◆ **STUDY MATERIAL**:
━━━━━━━━━━━━━━━━━━━━
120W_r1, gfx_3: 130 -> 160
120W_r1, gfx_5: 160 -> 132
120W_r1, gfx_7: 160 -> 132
━━━━━━━━━━━━━━━━━━━━
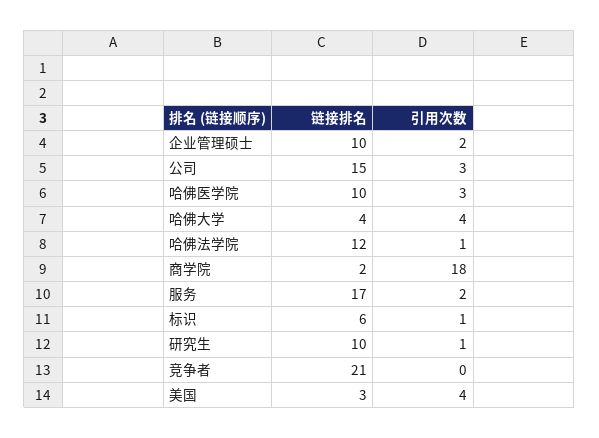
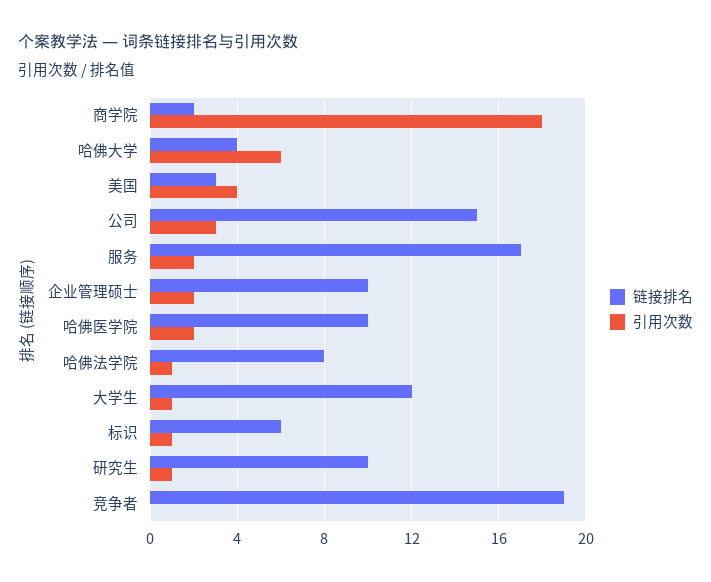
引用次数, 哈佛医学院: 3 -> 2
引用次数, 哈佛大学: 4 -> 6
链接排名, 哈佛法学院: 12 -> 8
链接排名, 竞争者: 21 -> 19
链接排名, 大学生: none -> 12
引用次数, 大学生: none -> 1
━━━━━━━━━━━━━━━━━━━━
◆ **JOB**:
Please give back exactly the lines of this listing beginning at the line with "120W_r1, gfx_3: 130 -> 160" and ending with the line with "120W_r1, gfx_7: 160 -> 132", both included, and nothing else.

◆ **PROBLEM SOLUTION**:
120W_r1, gfx_3: 130 -> 160
120W_r1, gfx_5: 160 -> 132
120W_r1, gfx_7: 160 -> 132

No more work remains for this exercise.